Your instructions: For each entry, repeat the text exactly and omit any picture it holds.
-------------------------
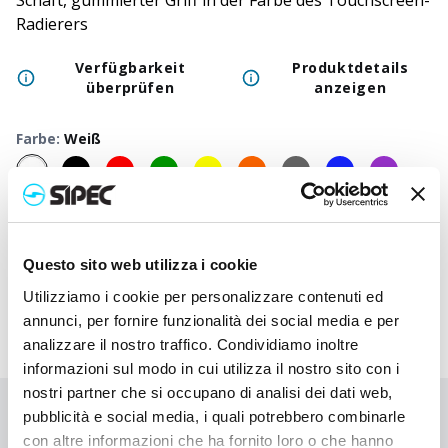
Schaft, gummierter Griff in der Farbe des Touchscreen-
Radierers
Verfügbarkeit
Produktdetails
überprüfen
anzeigen
Farbe
:
Weiß
50
+
100
+
250
+
500
+
1000
+
250
Neutraler Preis
0,360
€
0,360
€
0,360
€
0,360
€
0,360
€
0,36
Druckpreis
0,698
€
0,645
€
0,603
€
0,590
€
0,580
€
0,55
Questo sito web utilizza i cookie
Utilizziamo i cookie per personalizzare contenuti ed
annunci, per fornire funzionalità dei social media e per
analizzare il nostro traffico. Condividiamo inoltre
informazioni sul modo in cui utilizza il nostro sito con i
nostri partner che si occupano di analisi dei dati web,
pubblicità e social media, i quali potrebbero combinarle
Sie haben nicht gefunden, wonach Sie suchen?
con altre informazioni che ha fornito loro o che hanno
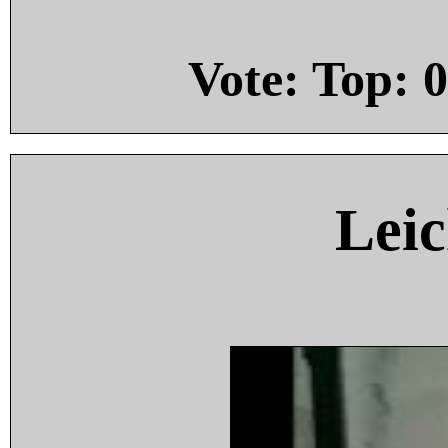
Vote: Top:
0
Leic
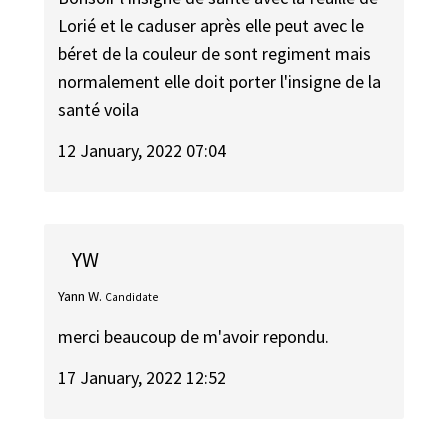
Lorié et le caduser après elle peut avec le
béret de la couleur de sont regiment mais
normalement elle doit porter l'insigne de la
santé voila
12 January, 2022 07:04
YW
Yann W.
Candidate
merci beaucoup de m'avoir repondu.
17 January, 2022 12:52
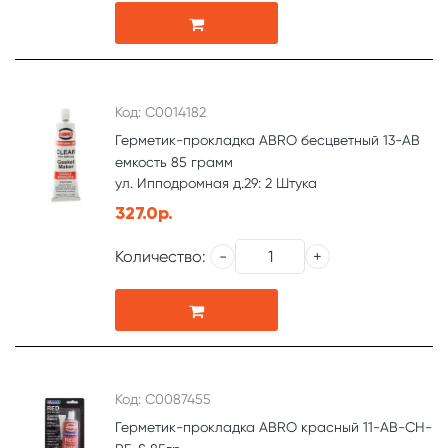
Код: С0014182
Герметик-прокладка ABRO бесцветный 13-АВ
емкость 85 грамм
ул. Ипподромная д.29: 2 Штука
327.0р.
Количество:
Код: С0087455
Герметик-прокладка ABRO красный 11-AB-CH-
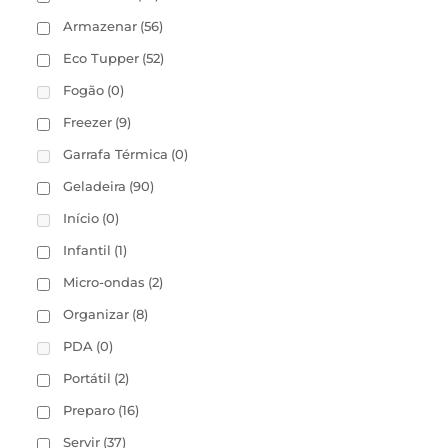
Armazenar
(56)
Eco Tupper
(52)
Fogão
(0)
Freezer
(9)
Garrafa Térmica
(0)
Geladeira
(90)
Início
(0)
Infantil
(1)
Micro-ondas
(2)
Organizar
(8)
PDA
(0)
Portátil
(2)
Preparo
(16)
Servir
(37)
-------------------------
Response:
Schaft, gummierter Griff in der Farbe des Touchscreen-
Radierers
Verfügbarkeit
Produktdetails
überprüfen
anzeigen
Farbe
:
Weiß
50
+
100
+
250
+
500
+
1000
+
250
Neutraler Preis
0,360
€
0,360
€
0,360
€
0,360
€
0,360
€
0,36
Druckpreis
0,698
€
0,645
€
0,603
€
0,590
€
0,580
€
0,55
Questo sito web utilizza i cookie
Utilizziamo i cookie per personalizzare contenuti ed
annunci, per fornire funzionalità dei social media e per
analizzare il nostro traffico. Condividiamo inoltre
informazioni sul modo in cui utilizza il nostro sito con i
nostri partner che si occupano di analisi dei dati web,
pubblicità e social media, i quali potrebbero combinarle
Sie haben nicht gefunden, wonach Sie suchen?
con altre informazioni che ha fornito loro o che hanno
Vote: Top:
0
Leic
Lorié et le caduser après elle peut avec le
béret de la couleur de sont regiment mais
normalement elle doit porter l'insigne de la
santé voila
12 January, 2022 07:04
YW
Yann W.
Candidate
merci beaucoup de m'avoir repondu.
17 January, 2022 12:52
Код: С0014182
Герметик-прокладка ABRO бесцветный 13-АВ
емкость 85 грамм
ул. Ипподромная д.29: 2 Штука
327.0р.
Количество:
Код: С0087455
Герметик-прокладка ABRO красный 11-AB-CH-
Armazenar
(56)
Eco Tupper
(52)
Fogão
(0)
Freezer
(9)
Garrafa Térmica
(0)
Geladeira
(90)
Início
(0)
Infantil
(1)
Micro-ondas
(2)
Organizar
(8)
PDA
(0)
Portátil
(2)
Preparo
(16)
Servir
(37)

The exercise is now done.